== TEKS LATIHAN

Jangan sekali-kali berangan-angan membeli helm yang satu ini. Meki dijamin 100 persen keamanannya, tak akan membuat gegar otak bila beradu dengan aspal, namun harganya tak mungkin terjangkau. Mau tahu berapa? Hanya 250 juta! Jadi buat apa memakai helm seharga 10 kali speda motor yang dikendarai. Selain jenis helm ini pun tak mungkin digunakan naik kendaraan bermotor, saking beratnya. Inilah jenis helm satu-satunya termahal dimiliki pemerintah kota (Pemkot) Solo. Meski harganya selangit, toh Pemkot tetap membeli satu helm untuk keperluan pelatihan menyelam bawah air di Solo Techno Park.
Helm dengan bobot lebih dari 25 kg, memang diperlukan untuk pelatihan mengelas kapal di kedalaman lebih dari 10 meter bawah permukaan laut. Meski berat, ujar Direktur Solo Techno Park Harjana, di hadapan Menteri Riset dan Teknologi Suharna Supranata, Selasa, 26 April 2011 kala itu, penting artinya bagi keamanan pekerja yang sedang mengelas di bawah laut bertekanan tinggi. “Meski pun harganya mahal, tapi memang diperlukan bagi keselamatan penyelam yang bekerja mengelas kapal bawah laut. Sehingga pemerintah memutuskan mengadakan helm termahal yang pernah ada di Solo,” ujar dia.
Selain harganya tergolong “berat” dibanding dengan helm pelindung kepala kebanyakan, ujar dia menuturkan, sebenarnya berat fisik dapat berkurang lantaran daya apung di kedalaman air. “Kalau bobotnya bisa berkurang banyak setelah di dalam air. Yang berat itu harganya sampai jutaan,” katanya berseloroh seusai memberi arahan pada pelatihan. Mahalnya helm hingga jutaan, tutur Harjana menambahkan, lantaran dilengkapi sarana alat komunikasi canggih. Melalui alat monitor yang terdapat di dalam helm, seluruh kegiatan pengelasan dapat terpantau dari luar.
Pemakaian helm kedap air dan dilengkapi sarana alat komunikasi canggih dari dalam air ke permukaan, ujar dia menambahkan, merupakan salah satu sarana terpenting bagi seorang penyelam yang sedang melakukan pengelasan di bawah air. “Tanpa memakai helm yang dirancang khusus untuk kelengkapan mengelas, sangat berbahaya,” kata dia. Kalau hanya menggunakan helm penyelam biasa, tidak akan mampu bertahan saat berada di dalam kedalaman air puluhan meter. Selain itu, helm penyelam biasa, tidak tahan terhadap tekanan arus air bawah laut. Mau tidak mau, katanya, helm kedap air khusus pengelas harus dimiliki oleh lembaga yang memberikan pelatihan mengelas di dalam air. “Kalau sekedar memakai helm penyelam biasa, kami tidak berani menanggung resikonya. Tekanan di kedalaman puluhan meter bawah air laut, sangat kuat,” katanya. Kalau hanya memakai helm penyelam biasa, tidak akan kuat. “Apalagi yang bisa melakukan komunikasi dengan operator di daratan.”

====
== CUPLIKAN DATA

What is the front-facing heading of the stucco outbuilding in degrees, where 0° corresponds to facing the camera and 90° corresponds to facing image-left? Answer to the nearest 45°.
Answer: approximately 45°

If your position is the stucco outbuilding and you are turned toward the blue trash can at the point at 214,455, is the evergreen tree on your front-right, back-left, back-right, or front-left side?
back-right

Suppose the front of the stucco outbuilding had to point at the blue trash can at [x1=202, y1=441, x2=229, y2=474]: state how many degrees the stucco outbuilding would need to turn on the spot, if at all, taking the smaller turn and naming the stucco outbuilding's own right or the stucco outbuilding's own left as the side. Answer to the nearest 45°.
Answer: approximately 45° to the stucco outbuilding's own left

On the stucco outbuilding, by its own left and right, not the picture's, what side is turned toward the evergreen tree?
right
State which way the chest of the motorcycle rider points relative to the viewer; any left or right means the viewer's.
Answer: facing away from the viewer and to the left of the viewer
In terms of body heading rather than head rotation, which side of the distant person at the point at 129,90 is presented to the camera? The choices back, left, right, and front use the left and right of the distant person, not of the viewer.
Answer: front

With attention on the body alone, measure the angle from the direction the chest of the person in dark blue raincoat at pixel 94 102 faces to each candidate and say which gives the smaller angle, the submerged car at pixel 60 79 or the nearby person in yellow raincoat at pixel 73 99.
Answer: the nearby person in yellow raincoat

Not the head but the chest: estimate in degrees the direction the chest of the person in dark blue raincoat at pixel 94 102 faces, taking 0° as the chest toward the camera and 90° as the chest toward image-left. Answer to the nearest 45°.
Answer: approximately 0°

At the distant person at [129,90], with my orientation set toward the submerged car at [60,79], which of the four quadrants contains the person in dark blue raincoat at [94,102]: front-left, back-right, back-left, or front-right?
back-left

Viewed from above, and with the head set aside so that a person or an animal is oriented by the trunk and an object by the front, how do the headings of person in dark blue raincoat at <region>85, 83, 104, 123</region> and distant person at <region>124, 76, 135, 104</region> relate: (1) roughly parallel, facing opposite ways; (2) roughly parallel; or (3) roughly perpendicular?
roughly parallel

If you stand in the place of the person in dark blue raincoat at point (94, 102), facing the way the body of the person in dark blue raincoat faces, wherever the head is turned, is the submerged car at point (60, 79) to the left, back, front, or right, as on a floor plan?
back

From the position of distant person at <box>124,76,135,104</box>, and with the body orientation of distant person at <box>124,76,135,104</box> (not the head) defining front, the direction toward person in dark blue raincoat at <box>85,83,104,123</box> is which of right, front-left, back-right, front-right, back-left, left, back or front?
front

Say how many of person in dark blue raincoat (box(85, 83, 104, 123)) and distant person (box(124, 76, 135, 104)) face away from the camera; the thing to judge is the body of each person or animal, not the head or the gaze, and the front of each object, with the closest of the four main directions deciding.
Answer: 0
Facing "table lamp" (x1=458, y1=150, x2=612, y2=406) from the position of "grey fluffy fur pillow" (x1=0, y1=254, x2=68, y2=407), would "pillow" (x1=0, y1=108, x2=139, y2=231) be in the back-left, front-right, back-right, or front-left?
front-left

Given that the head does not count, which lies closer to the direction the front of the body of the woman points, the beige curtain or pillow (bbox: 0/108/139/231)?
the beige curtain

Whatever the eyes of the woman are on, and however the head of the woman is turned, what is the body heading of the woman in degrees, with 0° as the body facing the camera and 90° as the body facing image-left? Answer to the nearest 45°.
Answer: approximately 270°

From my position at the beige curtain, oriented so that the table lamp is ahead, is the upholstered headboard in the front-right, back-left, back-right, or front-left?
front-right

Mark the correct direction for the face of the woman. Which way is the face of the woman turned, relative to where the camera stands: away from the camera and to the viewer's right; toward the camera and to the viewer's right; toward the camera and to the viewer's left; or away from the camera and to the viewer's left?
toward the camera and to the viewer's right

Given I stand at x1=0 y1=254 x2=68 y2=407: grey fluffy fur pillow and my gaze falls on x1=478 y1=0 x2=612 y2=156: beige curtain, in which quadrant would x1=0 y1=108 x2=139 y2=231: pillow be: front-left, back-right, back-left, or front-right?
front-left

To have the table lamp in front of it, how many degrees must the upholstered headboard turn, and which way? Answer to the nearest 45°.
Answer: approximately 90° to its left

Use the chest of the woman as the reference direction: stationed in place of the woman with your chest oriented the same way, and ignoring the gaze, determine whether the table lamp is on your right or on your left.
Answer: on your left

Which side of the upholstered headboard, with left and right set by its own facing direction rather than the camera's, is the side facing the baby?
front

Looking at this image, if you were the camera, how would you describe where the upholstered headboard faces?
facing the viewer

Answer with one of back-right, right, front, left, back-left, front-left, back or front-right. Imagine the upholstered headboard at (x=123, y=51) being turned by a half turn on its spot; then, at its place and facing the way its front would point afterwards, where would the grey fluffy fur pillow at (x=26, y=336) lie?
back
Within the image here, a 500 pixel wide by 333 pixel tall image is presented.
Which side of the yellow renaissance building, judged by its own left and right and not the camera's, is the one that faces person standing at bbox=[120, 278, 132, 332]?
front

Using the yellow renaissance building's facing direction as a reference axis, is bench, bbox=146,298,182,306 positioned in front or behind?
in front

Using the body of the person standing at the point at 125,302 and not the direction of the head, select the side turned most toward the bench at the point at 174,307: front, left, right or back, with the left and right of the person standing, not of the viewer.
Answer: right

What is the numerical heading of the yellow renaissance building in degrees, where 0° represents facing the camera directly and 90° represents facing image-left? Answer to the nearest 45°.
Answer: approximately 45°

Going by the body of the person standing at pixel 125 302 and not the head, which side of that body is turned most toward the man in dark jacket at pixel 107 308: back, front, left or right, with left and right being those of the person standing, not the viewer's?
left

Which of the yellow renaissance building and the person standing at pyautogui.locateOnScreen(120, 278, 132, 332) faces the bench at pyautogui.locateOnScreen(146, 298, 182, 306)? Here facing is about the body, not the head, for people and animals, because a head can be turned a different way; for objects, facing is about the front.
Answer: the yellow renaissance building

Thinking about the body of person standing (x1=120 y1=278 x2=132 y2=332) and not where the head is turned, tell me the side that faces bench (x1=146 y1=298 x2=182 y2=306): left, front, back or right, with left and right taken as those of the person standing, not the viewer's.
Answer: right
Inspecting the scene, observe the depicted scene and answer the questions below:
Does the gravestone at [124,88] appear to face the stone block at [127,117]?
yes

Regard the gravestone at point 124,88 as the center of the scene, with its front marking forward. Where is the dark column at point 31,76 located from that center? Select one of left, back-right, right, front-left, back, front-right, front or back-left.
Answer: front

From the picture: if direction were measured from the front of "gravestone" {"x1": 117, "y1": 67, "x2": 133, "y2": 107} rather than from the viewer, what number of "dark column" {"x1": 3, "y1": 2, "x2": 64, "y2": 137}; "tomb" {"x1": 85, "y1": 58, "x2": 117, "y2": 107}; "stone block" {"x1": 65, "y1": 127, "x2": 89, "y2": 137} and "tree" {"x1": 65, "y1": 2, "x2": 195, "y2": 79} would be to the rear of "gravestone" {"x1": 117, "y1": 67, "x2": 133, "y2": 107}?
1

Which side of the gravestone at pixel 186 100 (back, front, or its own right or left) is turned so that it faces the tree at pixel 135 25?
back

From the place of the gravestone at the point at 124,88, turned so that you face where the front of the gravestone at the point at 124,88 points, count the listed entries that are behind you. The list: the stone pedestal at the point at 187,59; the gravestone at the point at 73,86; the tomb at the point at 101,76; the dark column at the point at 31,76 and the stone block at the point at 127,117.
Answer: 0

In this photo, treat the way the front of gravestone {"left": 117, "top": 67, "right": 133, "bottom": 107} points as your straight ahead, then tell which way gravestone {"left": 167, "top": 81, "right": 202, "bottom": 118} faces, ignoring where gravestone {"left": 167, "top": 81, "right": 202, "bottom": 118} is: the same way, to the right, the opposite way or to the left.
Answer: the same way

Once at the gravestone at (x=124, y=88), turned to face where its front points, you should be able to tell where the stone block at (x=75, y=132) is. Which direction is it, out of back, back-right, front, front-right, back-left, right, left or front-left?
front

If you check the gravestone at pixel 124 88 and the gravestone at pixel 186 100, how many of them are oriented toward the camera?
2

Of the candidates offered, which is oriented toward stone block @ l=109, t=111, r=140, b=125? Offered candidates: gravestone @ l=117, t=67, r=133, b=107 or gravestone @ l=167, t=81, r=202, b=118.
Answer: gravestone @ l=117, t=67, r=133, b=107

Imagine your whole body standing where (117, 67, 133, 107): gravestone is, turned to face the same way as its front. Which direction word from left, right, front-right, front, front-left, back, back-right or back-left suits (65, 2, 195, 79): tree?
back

====

◆ TUGAS ANDA
Lanjutkan teks tentang helm mahal untuk pelatihan mengelas bawah air di Solo Techno Park, tepat setelah kalimat terakhirnya.

◆ JAWABAN LATIHAN
Lebih jauh Harjana mengatakan, penggunaan helm tahan guncangan arus deras bawah air laut sering membuat para penyelam akan terombang-ambing, bila hanya menggenakan helm biasa. Apalagi sewaktu melakukan pekerjaan pengelasan lambung bawah kapal yang robek memerlukan waktu lama. “Jadi harus menggunakan helm yang tahan gempuran, kokoh dan berat. Selain juga sebagai pemberat tubuh agar tidak melayang,” kata dia. Tidak hanya itu, kaca helm yang digunakan tidak bisa terbuka sehingga kedap air dan steril udara. “Karena juga terdapat saluran yang menghubungkan dengan tabung oxygen.”
Sayangnya, ujar Direktur Solo Teckno Park lebih lanjut, hingga saat ini pihaknya baru memiliki satu helm kedap air untuk mentraining siswa yang akan berpraktik melakukan pengelasan. Akan lebih baik, katanya di hadapan Mendiknas, bila pemerintah menambah helm. “Harganya memang mahal, tapi secara fungsional akan mendidik generasi muda untuk mencintai pekerjaannya di laut,” ujar dia.
Salah satu peserta pelatihan mengelas, Much Suhendro, asal Surabaya, pertama kali mengenakan helm sewaktu di darat terasa berat. Setelah berada di dalam air, helm yang beratnya lebih dari 25 kg tidak terasa membebaninya. “Sewaktu saya pakai di luar, beratnya minta ampun. Tapi setelah di dalam tidak,” katanya. Helm yang dipakai para siswa saat menyelam di dalam air, selain dilengkapi alat komunikasi juga sekaligus camera cctv (close circuit television) memungkinkan kegiatan siswa di dalam air terpantau mentor dari daratan. Sehingga, ujar Much Suhendro, saat melakukan kesalahan saat mengelas langsung diketahui. “Enaknya kegiatan di dalam air waktu ngelas, diketahui mentor,” kata dia.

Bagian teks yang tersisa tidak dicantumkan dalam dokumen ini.